Tom's Shoes

By Joseph Kibe on 28 February 2010 8:09 PM

Many people have heralded Tom's Shoes, the company that donates a pair of shoes to a child in need for every pair they sell to "normal" consumers, as a good example of a business with both a social and profit goal. Certainly, the philanthropic nature of Tom's Shoes is laudable. But I feel like the company focuses on its social mission to the detriment of actually making high-quality shoes. Or at least it appears that way. For, even after spending a good twenty minutes perusing their website, I couldn't find a single page that took the time to explain why their product is something I might actually want to buy for my own enjoyment and utility, not just the utility of others.

Who would buy a pair of shoes for him or herself exclusively to help the impoverished? It makes no sense. The fact that a potential Tom's Shoes customer expects to receive a pair of shoes for herself implies that she intends to gain something from the transaction other than the "warm glow" of having given an impoverished Argentinian a pair of shoes. If all she cared about were the social good created, she ought simply donate her money to a charity.

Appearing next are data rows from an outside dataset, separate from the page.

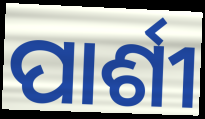
ପାର୍ଶୀ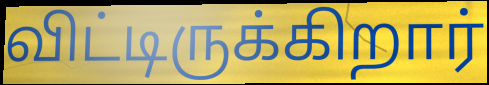
விட்டிருக்கிறார்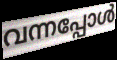
വന്നപ്പോൾ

It seems exceedingly idiotic for me to spend $70 on a pair of Tom's Shoes that are uncomfortable, not especially durable or likely to have manufacturing defects. If I never wear the shoes, I've wasted the labor and human capital inputs of the designers, marketers and managers, and the materials inputs that go into making what amounts to a pound of refuse. Not to mention I would probably go buy another pair of high-quality shoes, since I'm not a member of the barefoot movement. (Perhaps from Tod's, whose name differs by one letter, but whose ethos is perhaps the antithesis of Tom's. It's a coincidence I find amusing.)

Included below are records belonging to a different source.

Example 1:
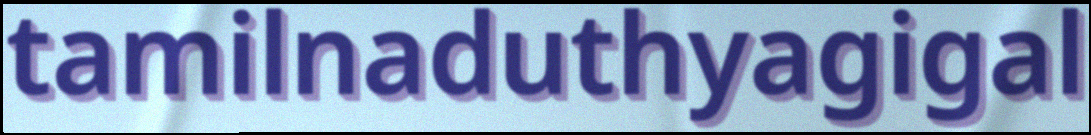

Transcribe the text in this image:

tamilnaduthyagigal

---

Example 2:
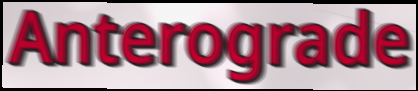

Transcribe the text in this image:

Contrast the Tom's Shoes model to the Whole Foods model. I don't shop at Whole Foods purely because they have a philanthropic bent. I shop there because they provide superior quality foodstuffs for my various culinary concoctions, and because they staff their stores with people who don't look nonplussed and scowl when asked for directions to the lemongrass. Yet they do manage to effect quite a bit of social good — certainly more than any ineptly managed, naïve, idealistic nonprofit ever could.

I don't particularly mind companies that sacrifice some profit for social good. But I do have a problem with companies that don't produce products worth buying.